Like Staten Island Days, much of this work was about immersing herself in a completely foreign land, immortalizing its strangers, and moving onward. Each photographic encounter was brief, shooting a few frames at most before continuing her journey. While she was able to capture a sense of momentary intimacy her larger narratives were built around her subjects as fleeting moments, or chapter markers to a larger metaphor or storyline.

© Christine Osinski

Concurrent to Shoppers and New York Archipelago, Osinski was gradually building Drawn to Water, a body of work about a Staten Island woman’s synchronized swimming group which she would continue for nearly two decades. The series began in 1985 ,after she saw a humorous photograph in a local newspaper advertising a performance by a women’s synchronized swimmers group. She was intrigued by the peculiarity of the image, with legs jutting in at different angles, so she attended the performance and began photographing the swimmers. Unlike her other series, Osinski spent prolonged periods of time with her subjects, developing longstanding relationships with them instead of capturing a fleeting narrative magic. She spent the first eight months of this series establishing a deep sense of trust.
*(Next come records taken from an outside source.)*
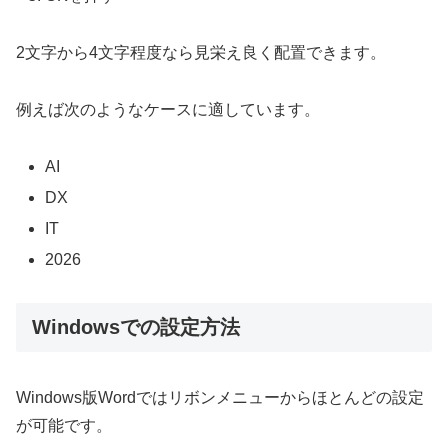
2文字から4文字程度なら見栄え良く配置できます。
例えば次のようなケースに適しています。
AI
DX
IT
2026
Windowsでの設定方法
Windows版Wordではリボンメニューからほとんどの設定
が可能です。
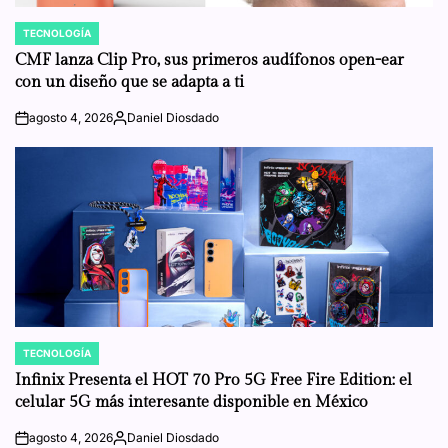
TECNOLOGÍA
POSTED
IN
CMF lanza Clip Pro, sus primeros audífonos open-ear
con un diseño que se adapta a ti
agosto 4, 2026
Daniel Diosdado
on
Posted
by
TECNOLOGÍA
POSTED
IN
Infinix Presenta el HOT 70 Pro 5G Free Fire Edition: el
celular 5G más interesante disponible en México
agosto 4, 2026
Daniel Diosdado
on
Posted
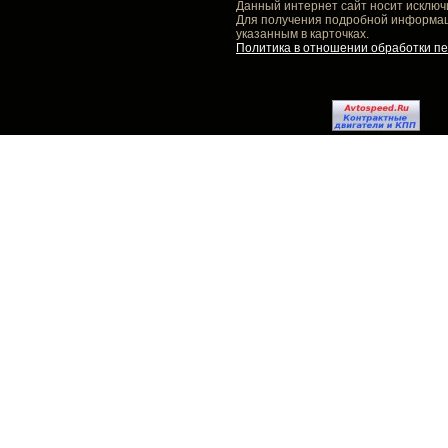
Данный интернет сайт носит исключ
Для получения подробной информаци
указанным в карточках.
Политика в отношении обработки п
“Photographing women in bathing suits is a loaded issue,” she says. “This group was composed of young girls of about eight through to older women in their late seventies and early eighties. There were all types of bodies attempting to swim in harmony, outside of the dominant cultural competition of perfectly sculpted bodies.”

As western culture and media rarely portrays women, especially in bathing suits, on their own terms, Osinski was moved to make images that represented these swimmers, with a range of body types, free from the problems often associated with outside gaze and representation. “These swimmers operated outside of society’s prescription for female perfection,” she says.

While Osinski’s work and practice falls neatly into the umbrella of “straight photography,” it’s difficult to reduce to a specific genre. She operates in the traditions of classic documentary photographers like Helen Levitt, Robert Frank, Diane Arbus and Mary Ellen Mark in her style of reportage, but branches into grayer, less classifiable territory, often resembling the portraiture of Judith Joy Ross. Throughout her career, she’s alternated between highly constructed images, slow gestures and open communication, portraits that breathe like open landscapes, and off-the cuff photographs that reek of spontaneous energy. Her work is threaded together with a constant and deep sense of seeing within her subjects. Understanding how the structure of a frame – whether meticulously organized through the viewfinder of a 4x5, or angular and off the cuff, contribute to how we understand people, place, and narrative.